Listening to 101.9 WRXP Radio Station
What used to be jazz station CD 101.9 is now WRXP, a rock station that does just that – it rocks. I’m worn to the bone by pop music and the endless repetitions of WPLJ. Even my once-beloved rock-oriented WDHA has succumbed to classic rock saturation (which is what I have Q104.3 for) and only rarely (to my ears) spins the new hard rock that drew me to the station in the first place. Since moving, I’ve discovered WRXP and just love it. In the morning, they play music and they have guests who talk about music and I barely understand a third of it, but it’s fascinating and interesting and awesome. Finally I’m hearing regular play of the bands that I’m always hearing about but never hearing play: Kings of Leon, Kaiser Chiefs, The Strokes, Wilco, TV on the Radio, Panic at the Disco, Ryan Adams…the list goes on. Plus there’s a good amount of the oldies I actually want to hear – The Cure, The new Pretenders track (okay, that one is getting quickly worn out), etc. They also play Local Licks – songs from local bands, both famous and not. There’s a morning segment highlighting songs currently rocking the UK. They had Chris Martin of Coldplay in the studio for TWO HOURS one morning last week, spinning his favorite tunes and chatting about music. They play U2 B-sides. Sigh.

Come the afternoon, it sometimes gets a little dodgier and the old tired favorites come out, but I’m still happily streaming it on my computer every day nonetheless.

Realizing I’m Part of a Functional Family – Sort Of
Never fear, it’s not my actual family that’s suddenly flouted convention to become a reasonable, cohesive unit (what fun would that be?) But spend enough time in a small department and those people will become a type of family.

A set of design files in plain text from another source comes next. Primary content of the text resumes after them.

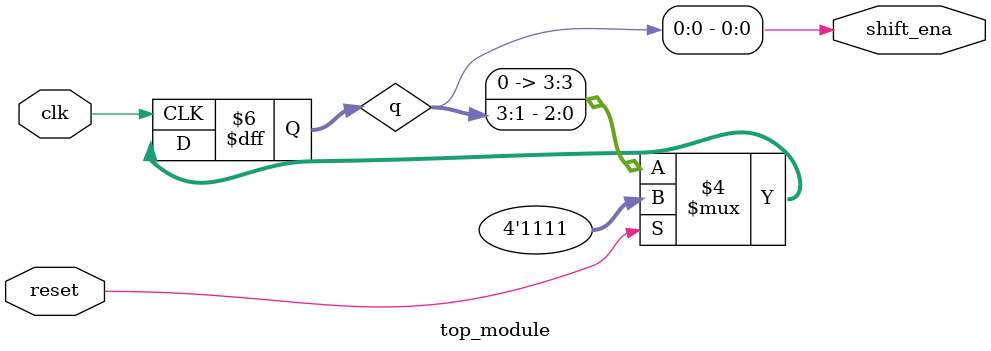
<source format=v>
module top_module (
    input clk,
    input reset,      // Synchronous reset
    output shift_ena);
    reg [3:0] q=0;
    always@(posedge clk) begin 
        if(reset)
            q<=4'b1111;
        else 
            q<={1'b0,q[3:1]};
    
    end
    assign shift_ena=q[0];
    
endmodule

</source>
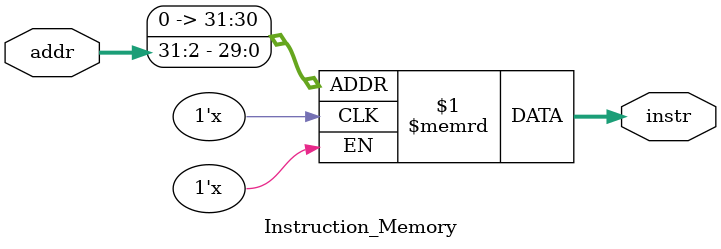
<source format=v>
module Instruction_Memory(addr,instr);

input   [31:0]		addr;
output  [31:0]		instr;

reg     [31:0]		memory[0:255];

assign  instr=memory[addr>>2];

endmodule

</source>
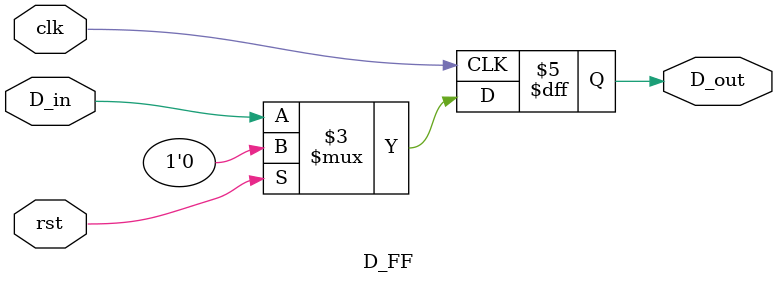
<source format=v>
module T_ff(clk,rst,T_in,T_out);

input clk,rst;
input T_in;
output T_out;
wire temp;
assign temp=~T_in;
D_FF d1(clk,rst,temp,T_out);

endmodule

module D_FF(clk,rst,D_in,D_out);
input D_in;
input clk,rst;
output reg D_out;
always@(posedge clk) begin
if(rst) begin
D_out<=1'b0;
end
else begin
D_out<=D_in;
end
end
endmodule
</source>
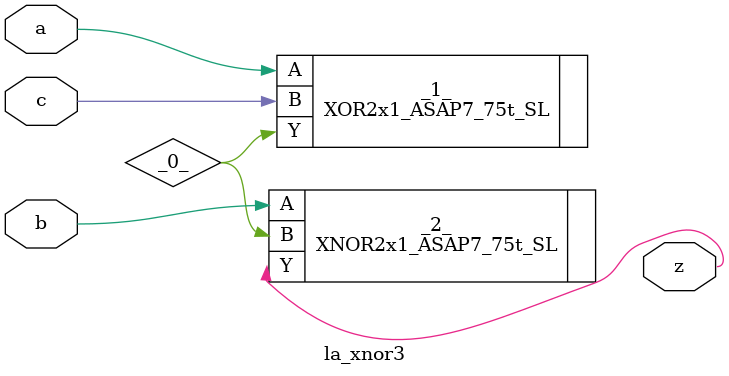
<source format=v>

/* Generated by Yosys 0.44 (git sha1 80ba43d26, g++ 11.4.0-1ubuntu1~22.04 -fPIC -O3) */

(* top =  1  *)
(* src = "inputs/la_xnor3.v:10.1-21.10" *)
module la_xnor3 (
    a,
    b,
    c,
    z
);
  wire _0_;
  (* src = "inputs/la_xnor3.v:13.12-13.13" *)
  input a;
  wire a;
  (* src = "inputs/la_xnor3.v:14.12-14.13" *)
  input b;
  wire b;
  (* src = "inputs/la_xnor3.v:15.12-15.13" *)
  input c;
  wire c;
  (* src = "inputs/la_xnor3.v:16.12-16.13" *)
  output z;
  wire z;
  XOR2x1_ASAP7_75t_SL _1_ (
      .A(a),
      .B(c),
      .Y(_0_)
  );
  XNOR2x1_ASAP7_75t_SL _2_ (
      .A(b),
      .B(_0_),
      .Y(z)
  );
endmodule

</source>
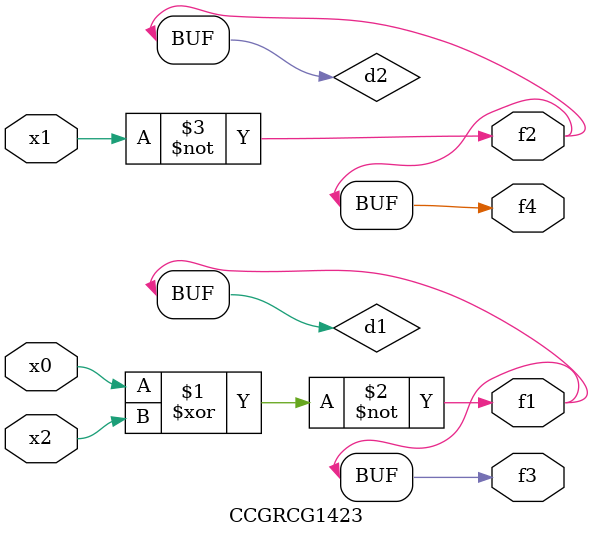
<source format=v>
module CCGRCG1423(
	input x0, x1, x2,
	output f1, f2, f3, f4
);

	wire d1, d2, d3;

	xnor (d1, x0, x2);
	nand (d2, x1);
	nor (d3, x1, x2);
	assign f1 = d1;
	assign f2 = d2;
	assign f3 = d1;
	assign f4 = d2;
endmodule

</source>
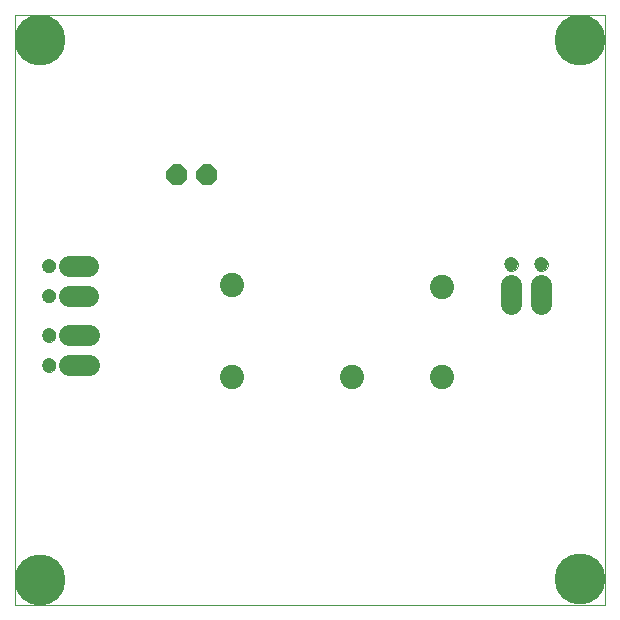
<source format=gts>
G75*
%MOIN*%
%OFA0B0*%
%FSLAX24Y24*%
%IPPOS*%
%LPD*%
%AMOC8*
5,1,8,0,0,1.08239X$1,22.5*
%
%ADD10C,0.0000*%
%ADD11OC8,0.0700*%
%ADD12C,0.0690*%
%ADD13C,0.0473*%
%ADD14C,0.0808*%
%ADD15C,0.1700*%
D10*
X000285Y000180D02*
X000285Y019865D01*
X019970Y019865D01*
X019970Y000180D01*
X000285Y000180D01*
X001202Y008174D02*
X001204Y008203D01*
X001210Y008231D01*
X001219Y008259D01*
X001232Y008285D01*
X001249Y008308D01*
X001268Y008330D01*
X001290Y008349D01*
X001315Y008364D01*
X001341Y008377D01*
X001369Y008385D01*
X001397Y008390D01*
X001426Y008391D01*
X001455Y008388D01*
X001483Y008381D01*
X001510Y008371D01*
X001536Y008357D01*
X001559Y008340D01*
X001580Y008320D01*
X001598Y008297D01*
X001613Y008272D01*
X001624Y008245D01*
X001632Y008217D01*
X001636Y008188D01*
X001636Y008160D01*
X001632Y008131D01*
X001624Y008103D01*
X001613Y008076D01*
X001598Y008051D01*
X001580Y008028D01*
X001559Y008008D01*
X001536Y007991D01*
X001510Y007977D01*
X001483Y007967D01*
X001455Y007960D01*
X001426Y007957D01*
X001397Y007958D01*
X001369Y007963D01*
X001341Y007971D01*
X001315Y007984D01*
X001290Y007999D01*
X001268Y008018D01*
X001249Y008040D01*
X001232Y008063D01*
X001219Y008089D01*
X001210Y008117D01*
X001204Y008145D01*
X001202Y008174D01*
X001202Y009174D02*
X001204Y009203D01*
X001210Y009231D01*
X001219Y009259D01*
X001232Y009285D01*
X001249Y009308D01*
X001268Y009330D01*
X001290Y009349D01*
X001315Y009364D01*
X001341Y009377D01*
X001369Y009385D01*
X001397Y009390D01*
X001426Y009391D01*
X001455Y009388D01*
X001483Y009381D01*
X001510Y009371D01*
X001536Y009357D01*
X001559Y009340D01*
X001580Y009320D01*
X001598Y009297D01*
X001613Y009272D01*
X001624Y009245D01*
X001632Y009217D01*
X001636Y009188D01*
X001636Y009160D01*
X001632Y009131D01*
X001624Y009103D01*
X001613Y009076D01*
X001598Y009051D01*
X001580Y009028D01*
X001559Y009008D01*
X001536Y008991D01*
X001510Y008977D01*
X001483Y008967D01*
X001455Y008960D01*
X001426Y008957D01*
X001397Y008958D01*
X001369Y008963D01*
X001341Y008971D01*
X001315Y008984D01*
X001290Y008999D01*
X001268Y009018D01*
X001249Y009040D01*
X001232Y009063D01*
X001219Y009089D01*
X001210Y009117D01*
X001204Y009145D01*
X001202Y009174D01*
X001194Y010500D02*
X001196Y010529D01*
X001202Y010557D01*
X001211Y010585D01*
X001224Y010611D01*
X001241Y010634D01*
X001260Y010656D01*
X001282Y010675D01*
X001307Y010690D01*
X001333Y010703D01*
X001361Y010711D01*
X001389Y010716D01*
X001418Y010717D01*
X001447Y010714D01*
X001475Y010707D01*
X001502Y010697D01*
X001528Y010683D01*
X001551Y010666D01*
X001572Y010646D01*
X001590Y010623D01*
X001605Y010598D01*
X001616Y010571D01*
X001624Y010543D01*
X001628Y010514D01*
X001628Y010486D01*
X001624Y010457D01*
X001616Y010429D01*
X001605Y010402D01*
X001590Y010377D01*
X001572Y010354D01*
X001551Y010334D01*
X001528Y010317D01*
X001502Y010303D01*
X001475Y010293D01*
X001447Y010286D01*
X001418Y010283D01*
X001389Y010284D01*
X001361Y010289D01*
X001333Y010297D01*
X001307Y010310D01*
X001282Y010325D01*
X001260Y010344D01*
X001241Y010366D01*
X001224Y010389D01*
X001211Y010415D01*
X001202Y010443D01*
X001196Y010471D01*
X001194Y010500D01*
X001194Y011500D02*
X001196Y011529D01*
X001202Y011557D01*
X001211Y011585D01*
X001224Y011611D01*
X001241Y011634D01*
X001260Y011656D01*
X001282Y011675D01*
X001307Y011690D01*
X001333Y011703D01*
X001361Y011711D01*
X001389Y011716D01*
X001418Y011717D01*
X001447Y011714D01*
X001475Y011707D01*
X001502Y011697D01*
X001528Y011683D01*
X001551Y011666D01*
X001572Y011646D01*
X001590Y011623D01*
X001605Y011598D01*
X001616Y011571D01*
X001624Y011543D01*
X001628Y011514D01*
X001628Y011486D01*
X001624Y011457D01*
X001616Y011429D01*
X001605Y011402D01*
X001590Y011377D01*
X001572Y011354D01*
X001551Y011334D01*
X001528Y011317D01*
X001502Y011303D01*
X001475Y011293D01*
X001447Y011286D01*
X001418Y011283D01*
X001389Y011284D01*
X001361Y011289D01*
X001333Y011297D01*
X001307Y011310D01*
X001282Y011325D01*
X001260Y011344D01*
X001241Y011366D01*
X001224Y011389D01*
X001211Y011415D01*
X001202Y011443D01*
X001196Y011471D01*
X001194Y011500D01*
X016615Y011539D02*
X016617Y011568D01*
X016623Y011596D01*
X016632Y011624D01*
X016645Y011650D01*
X016662Y011673D01*
X016681Y011695D01*
X016703Y011714D01*
X016728Y011729D01*
X016754Y011742D01*
X016782Y011750D01*
X016810Y011755D01*
X016839Y011756D01*
X016868Y011753D01*
X016896Y011746D01*
X016923Y011736D01*
X016949Y011722D01*
X016972Y011705D01*
X016993Y011685D01*
X017011Y011662D01*
X017026Y011637D01*
X017037Y011610D01*
X017045Y011582D01*
X017049Y011553D01*
X017049Y011525D01*
X017045Y011496D01*
X017037Y011468D01*
X017026Y011441D01*
X017011Y011416D01*
X016993Y011393D01*
X016972Y011373D01*
X016949Y011356D01*
X016923Y011342D01*
X016896Y011332D01*
X016868Y011325D01*
X016839Y011322D01*
X016810Y011323D01*
X016782Y011328D01*
X016754Y011336D01*
X016728Y011349D01*
X016703Y011364D01*
X016681Y011383D01*
X016662Y011405D01*
X016645Y011428D01*
X016632Y011454D01*
X016623Y011482D01*
X016617Y011510D01*
X016615Y011539D01*
X017615Y011539D02*
X017617Y011568D01*
X017623Y011596D01*
X017632Y011624D01*
X017645Y011650D01*
X017662Y011673D01*
X017681Y011695D01*
X017703Y011714D01*
X017728Y011729D01*
X017754Y011742D01*
X017782Y011750D01*
X017810Y011755D01*
X017839Y011756D01*
X017868Y011753D01*
X017896Y011746D01*
X017923Y011736D01*
X017949Y011722D01*
X017972Y011705D01*
X017993Y011685D01*
X018011Y011662D01*
X018026Y011637D01*
X018037Y011610D01*
X018045Y011582D01*
X018049Y011553D01*
X018049Y011525D01*
X018045Y011496D01*
X018037Y011468D01*
X018026Y011441D01*
X018011Y011416D01*
X017993Y011393D01*
X017972Y011373D01*
X017949Y011356D01*
X017923Y011342D01*
X017896Y011332D01*
X017868Y011325D01*
X017839Y011322D01*
X017810Y011323D01*
X017782Y011328D01*
X017754Y011336D01*
X017728Y011349D01*
X017703Y011364D01*
X017681Y011383D01*
X017662Y011405D01*
X017645Y011428D01*
X017632Y011454D01*
X017623Y011482D01*
X017617Y011510D01*
X017615Y011539D01*
D11*
X006694Y014512D03*
X005694Y014512D03*
D12*
X002736Y011500D02*
X002086Y011500D01*
X002086Y010500D02*
X002736Y010500D01*
X002744Y009174D02*
X002095Y009174D01*
X002095Y008174D02*
X002744Y008174D01*
X016832Y010214D02*
X016832Y010864D01*
X017832Y010864D02*
X017832Y010214D01*
D13*
X017832Y011539D03*
X016832Y011539D03*
X001411Y011500D03*
X001411Y010500D03*
X001419Y009174D03*
X001419Y008174D03*
D14*
X007522Y007773D03*
X007522Y010863D03*
X011522Y007773D03*
X014522Y007773D03*
X014522Y010773D03*
D15*
X019117Y019007D03*
X019114Y001042D03*
X001135Y001030D03*
X001136Y019005D03*
M02*

</source>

Our 5-person department (4 editors and 1 word processor) certainly functions in a familial way. We share highs and lows together, we fight, we annoy each other, we manipulate one another to do the work (only a little and mostly when our boss is gone), and we all lay all our cares and foibles and gripes and pains on our boss. Recently though, we’ve each been spending some time at our sister company, bailing out their own proof/edit department, and never have more repentant children returned to a roost. The rampant dysfunction over there makes our tiny patch seem downright normal – and when has normal ever been used to describe a situation involving me?

Honestly, I don’t know what to do with myself.

But apparently, Ive remembered how to breathe.